But remote workers may be paying a hidden professional penalty for that flexibility, according to a working paper from economists at the Federal Reserve Bank of New York, the University of Iowa and Harvard. The research is among the first major studies to demonstrate the professional downside of remote work.
The economists — Natalia Emanuel, Emma Harrington and Amanda Pallais — studied engineers at a large technology company. They found that remote work enhanced the productivity of senior engineers, but it also reduced the amount of feedback that junior engineers received (in the form of comments on their code), and some of the junior engineers were more likely to quit the firm. The effects of remote work, in terms of declining feedback, were especially pronounced for female engineers.
“We find a now-versus-later trade-off associated with remote work,” said Ms. Harrington, an economist at the University of Iowa. “Particularly for junior engineers who are new to this particular firm, and younger engineers, they receive less feedback from their senior colleagues when they’re remote.”

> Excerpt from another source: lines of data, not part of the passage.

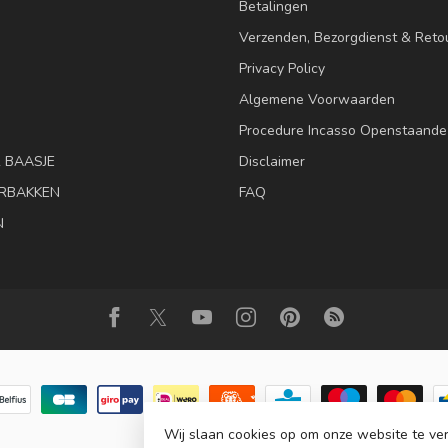
Betalingen
Verzenden, Bezorgdienst & Reto
Privacy Policy
Algemene Voorwaarden
Procedure Incasso Openstaande
& BAASJE
Disclaimer
RBAKKEN
FAQ
N
Wij slaan cookies op om onze website te ver
© Copyright 2026 Animalis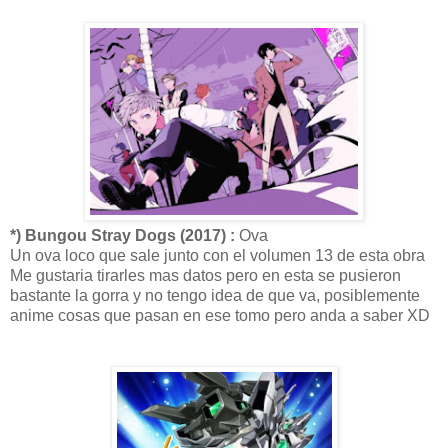
*) Bungou Stray Dogs (2017) :
Ova
Un ova loco que sale junto con el volumen 13 de esta obra
Me gustaria tirarles mas datos pero en esta se pusieron
bastante la gorra y no tengo idea de que va, posiblemente
anime cosas que pasan en ese tomo pero anda a saber XD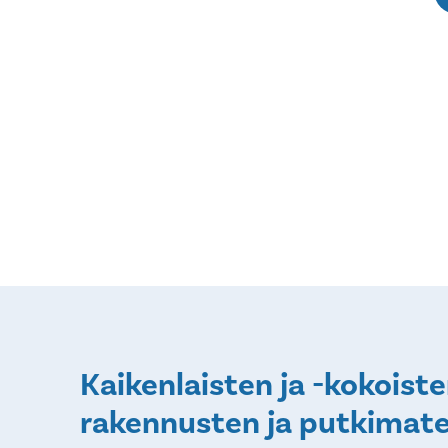
Kaikenlaisten ja -kokoist
rakennusten ja putkimate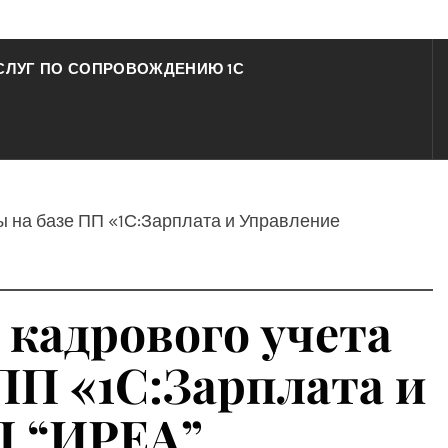
СЛУГ ПО СОПРОВОЖДЕНИЮ 1С
ты на базе ПП «1С:Зарплата и Управление
 кадрового учета
ПП «1С:Зарплата и
П “ИРЕА”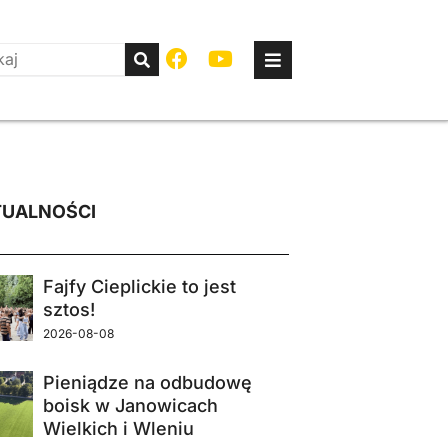
UALNOŚCI
Fajfy Cieplickie to jest
sztos!
2026-08-08
Pieniądze na odbudowę
boisk w Janowicach
Wielkich i Wleniu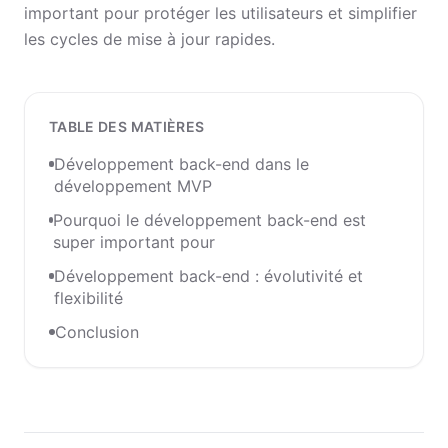
important pour protéger les utilisateurs et simplifier
les cycles de mise à jour rapides.
TABLE DES MATIÈRES
Développement back-end dans le
développement MVP
Pourquoi le développement back-end est
super important pour
Développement back-end : évolutivité et
flexibilité
Conclusion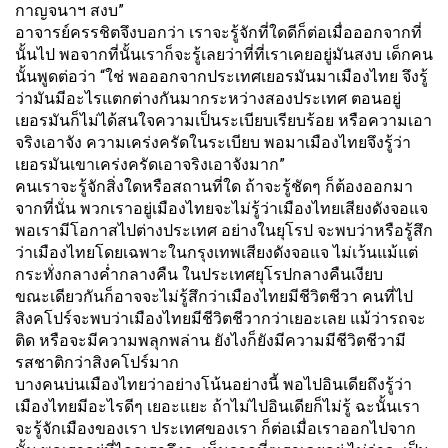
กาญจนาฯ สงบ”
อาจารย์ครรชิตจึงบอกว่า เราจะรู้จักที่ใดดีก็ต่อเมื่อออกจากที่
นั้นไป พอจากที่นั้นเราก็จะรู้เลยว่าที่ที่เราเคยอยู่มันสงบ เด็กคน
นั้นพูดต่อว่า “ใช่ พอออกจากประเทศเยอรมันมาเมืองไทย จึงรู้
ว่ามันมีอะไรแตกต่างกันมากระหว่างสองประเทศ ตอนอยู่
เยอรมันก็ไม่ได้สนใจความเป็นระเบียบเรียบร้อย หรือความเอา
จริงเอาจัง ความเคร่งครัดในระเบียบ พอมาเมืองไทยจึงรู้ว่า
เยอรมันเขาเคร่งครัดเอาจริงเอาจังมาก”
คนเราจะรู้จักสิ่งใดหรือสถานที่ใด ถ้าจะรู้ชัดๆ ก็ต้องออกมา
จากที่นั่น พวกเราอยู่เมืองไทยจะไม่รู้ว่าเมืองไทยเสียงดังจอแจ
พอเรามีโอกาสไปต่างประเทศ อย่างในยุโรป จะพบว่าหรือรู้สึก
ว่าเมืองไทยโดยเฉพาะในกรุงเทพเสียงดังจอแจ ไม่เว้นแม้แต่
กระทั่งกลางค่ำกลางคืน ในประเทศยุโรปกลางคืนเงียบ
ขณะเดียวกันก็อาจจะไม่รู้สึกว่าเมืองไทยมีชีวิตชีวา คนที่ไป
สิงคโปร์จะพบว่าเมืองไทยมีชีวิตชีวากว่าเยอะเลย แม้ว่ารถจะ
ติด หรือจะมีความพลุกพล่าน ยังไงก็ยังมีความมีชีวิตชีวามี
รสชาติกว่าสิงคโปร์มาก
บางคนบ่นเมืองไทยว่าอย่างโน้นอย่างนี้ พอไปอินเดียถึงรู้ว่า
เมืองไทยมีอะไรดีๆ เยอะแยะ ถ้าไม่ไปอินเดียก็ไม่รู้ ฉะนั้นเรา
จะรู้จักเมืองของเรา ประเทศของเรา ก็ต่อเมื่อเราออกไปจาก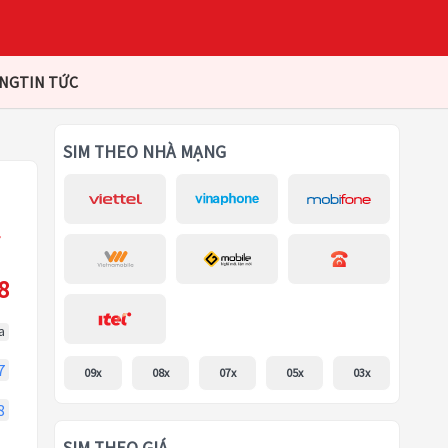
ÀNG
TIN TỨC
SIM THEO NHÀ MẠNG
8
a
7
09x
08x
07x
05x
03x
8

The study’s findings are preliminary and relatively narrow, directly measuring just one form of interaction among one set of workers at one technology firm. But the authors said their findings suggested something broader: that the office, at least for a certain type of white-collar knowledge worker, played an important role in early-career development. And the mentorship and training people get in person had so far proved hard to replicate on Slack and Zoom.
What’s the downside to this again?
I suppose there are workers who are super anxious and want to be patted on the head by their employers. In fact, as a faculty member, I can tell you that the one of the most perplexing things is how we, at least those of us who are tenured and tenure-track, have more control over our daily work lives than almost any other profession and all half of faculty want is to please the bosses and get that nice pat on the head from the dean. So people are weird. But not having daily control over workers is not exactly something most workers are really wanting here. One of the nice things about working from home is more daily autonomy from the boss. Not that everyone is ever going to agree on their preferred mode of work, but let’s not pretend that there is a great crisis in the workplace right now over this kind of thing.